▸ **Prompt A**
In the search-index notebook excerpt, what does query_doc_ids return when the term is not in the index?
▸ **Prompt B**
Using the search-index notebook excerpt, explain in one to three sentences how single_word_search prints the documents that contain a given word.
▸ **Prompt C**
Carry on the search-index notebook from the point where it stops.

▸ **Document extract**
═══

Now write a simple function to run a query: given a single word print out the list of documents containing that word.

In [5]:
# Answer
def query_doc_ids(index, term):
    # Query the index for the document ids of documents the given term
    # appears in
    if term and term in index:
        return index[term]
    else:
        return []
    
def single_word_search(word):
    term = preprocess_line_en(word)[0]
    results = query_doc_ids(index, term)
    print(sorted(results))

In [6]:
single_word_search("pink")

[4, 5]


## Exercise 3 - Boolean Search

This is much more advanced :)

1. Write a function to process boolean queries: AND, OR and NOT. e.g. pink AND ink
2. Implement phrase search
3. Implement proximity search

Test it with queries like "wink AND pink", "wink and INK", etc.

In [13]:
def run_boolean_query(query):
    # Run a boolean query on the index and print out the results
    

SyntaxError: incomplete input (613922379.py, line 3)

In [22]:
# Answer
def run_boolean_query(index, query):
    results = []

    # Parse the query
    queryProximity = re.match("#(\d+)\((\w+),\s*(\w+)\)", query)
    queryPhrase = re.match("\"(.+)\"", query)
    queryAndNot = re.match("(.+) AND NOT (.+)", query)
    queryAnd = re.match("(.+) AND (.+)", query)
    queryOrNot = re.match("(.+) OR NOT (.+)", query)
    queryOr = re.match("(.+) OR (.+)", query)
    querySingleTerm = re.match("(\w+)$", query)

    if queryAndNot:
        results1 = run_boolean_query(index, queryAndNot.group(1))
        result2 = run_boolean_query(index, queryAndNot.group(2))
        results = [id for id in results1 if id not in result2]

    elif queryAnd:
        results1 = run_boolean_query(index, queryAnd.group(1))
        result2 = run_boolean_query(index, queryAnd.group(2))

═══

▸ **Dataset excerpt**
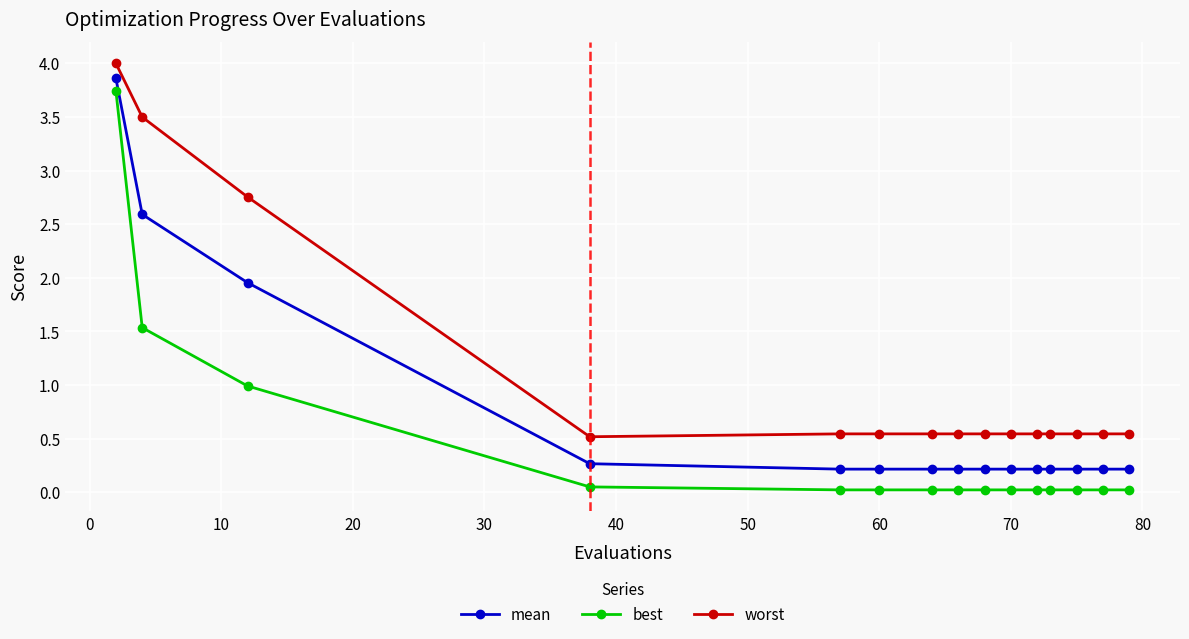

Rank the series by their average value, from lowest to highest.

best, mean, worst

═══

▸ **Task response A**
It returns an empty list.

▸ **Task response B**
It preprocesses the word with preprocess_line_en and takes the first resulting term. It then passes that term to query_doc_ids, which returns the term's document ids from the index (or an empty list if the term is absent). Finally it prints those ids in sorted order.

▸ **Task response C**
        results = [id for id in results1 if id in result2]

    elif queryOrNot:
        term1 = preprocess_line_en(queryOrNot.group(1))[0]
        term2 = preprocess_line_en(queryOrNot.group(2))[0]
        results1 = query_doc_ids(index, term1)
        # Run through every other term in the index to find doc ids 
        # that do not contain term2. This is super expensive as it 
        # runs through the whole index. 
        # Is there a better way to do this?
        term2DocIds = query_doc_ids(index, term2)
        results2 = [docId for term in index if term != term2 for docId in index[term] if docId not in term2DocIds]
        results = set(results1 + results2)

    elif queryOr:
        results1 = run_boolean_query(index, queryOr.group(1))
        result2 = run_boolean_query(index, queryOr.group(2))
        results = set(results1 + result2)

    elif queryPhrase:
        terms = preprocess_line_en(queryPhrase.group(1))
        results = query_doc_ids(index, terms[0])
        resultPrev = results
        # Loop over each pair of adjacent terms and find doc ids 
        # where the terms are in phrase order and take the intersection
        for i in range(1, len(terms)):
            resultNext = query_doc_ids(index, terms[i])
            resultCurTerms = [id for id in resultPrev if id in resultNext and positionsInPhraseOrder(index[terms[i-1]][id], index[terms[i]][id])]
            results = [docId for docId in results if docId in resultCurTerms]
            resultPrev = resultNext

    elif queryProximity:
        proximity = int(queryProximity.group(1))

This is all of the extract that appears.